START EXERCISE TEXT
Against the grain of modern historical thought, Mack P. Holt argues that the French Wars of Religion weren't just a cloak for personal or political power struggles. Nor were they the mere upshot of the socio-economic tensions resulting from the rise of the merchant class. The wars, Holt insists, were about what they claimed to be about: the irreconcilable religious differences that dissected France in the aftermath of the Protestant Reformation.
At the same time, Holt emphasizes religion in sixteenth century terms, less as a body of beliefs than as a community of believers. "Protestants and Catholics alike..." he writes, "viewed each other as pollutants of their own particular notion of the body social, as threats to their own conception of ordered society." Holt underscores the degree to which the French monarchy—and by extension, the French nation itself—was a religious institution, so inextricably intertwined with Roman Catholicism as to make the idea of a secular society of religious toleration seem, not merely problematic, but oxymoronic.
END EXERCISE TEXT
START MATERIAL PROVIDED
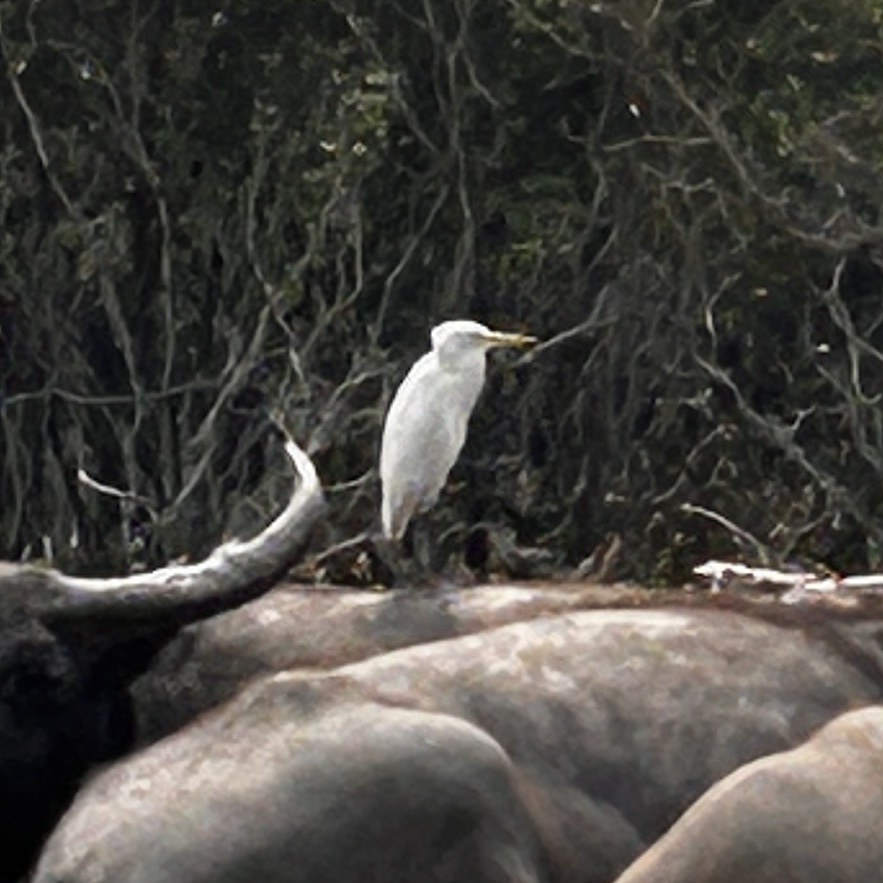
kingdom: Animalia
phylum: Chordata
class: Aves
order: Pelecaniformes
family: Ardeidae
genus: Bubulcus
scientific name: Bubulcus coromandus
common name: Eastern cattle egret
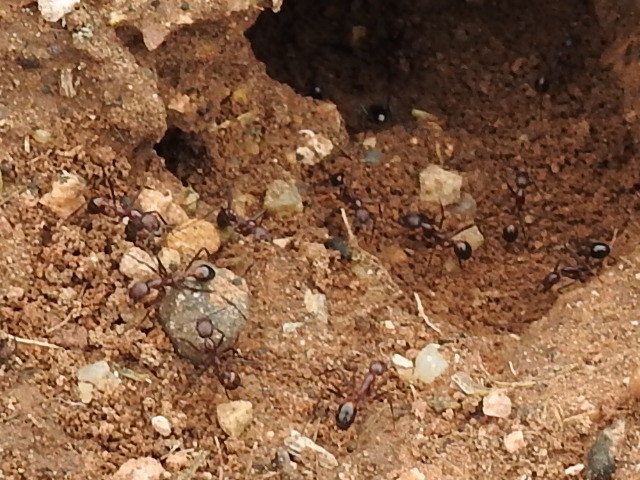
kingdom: Animalia
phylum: Arthropoda
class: Insecta
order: Hymenoptera
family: Formicidae
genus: Novomessor
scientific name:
END MATERIAL PROVIDED
■ EXERCISE INSTRUCTIONS
a. According to the passage on the French Wars of Religion, how does Holt treat religion in sixteenth-century terms?
b. Continue the passage on the French Wars of Religion after its final sentence.

■ PER-TASK OUTPUTS
a. He treats it less as a body of beliefs than as a community of believers.

b.
Holt argues that the Edict of Nantes (1598), which allegedly brought the wars to an end, was not the victory for liberty of conscience that many have claimed. It was a tactical concession by the Catholics to buy the time they needed to reimpose religious uniformity in France. He disputes the common perception that Henri of Navarre's conversion to Catholicism was a cynical gesture to win the French throne. The famous phrase “Paris vaut bien un messe” (“Paris is well worth a mass”) was only ever attributed to him by his enemies. Bearing witness to the violent anarchy that tormented the people of France for three decades had convinced Henri of the principle of "un roi, une foi, une loi" (“one king, one faith, one law”). Henri's conversion to Catholicism, in short, was sincere. The subsequent persecution of the French Protestants ("Huguenots") would have proceeded apace, even if Henri's reign hadn’t been cut short by an assassin’s dagger. (I have my own thoughts on this issue, but I’ll save them for another review.)
In his introduction, Holt refers to the book as a “popular history,” but its tone and structure are academic. The stress is on the theological, economic, and social. The outstanding personalities of the war—Catherine de Medici, Henri III, Margaret of Valois, Henri of Guise, Jeanne de Navarre, Henri IV, Gaspard de Coligny, and others--do duly appear, but don’t come to life as in some other, more accessible works on the period. This is far from the first book I’d suggest for the casual reader.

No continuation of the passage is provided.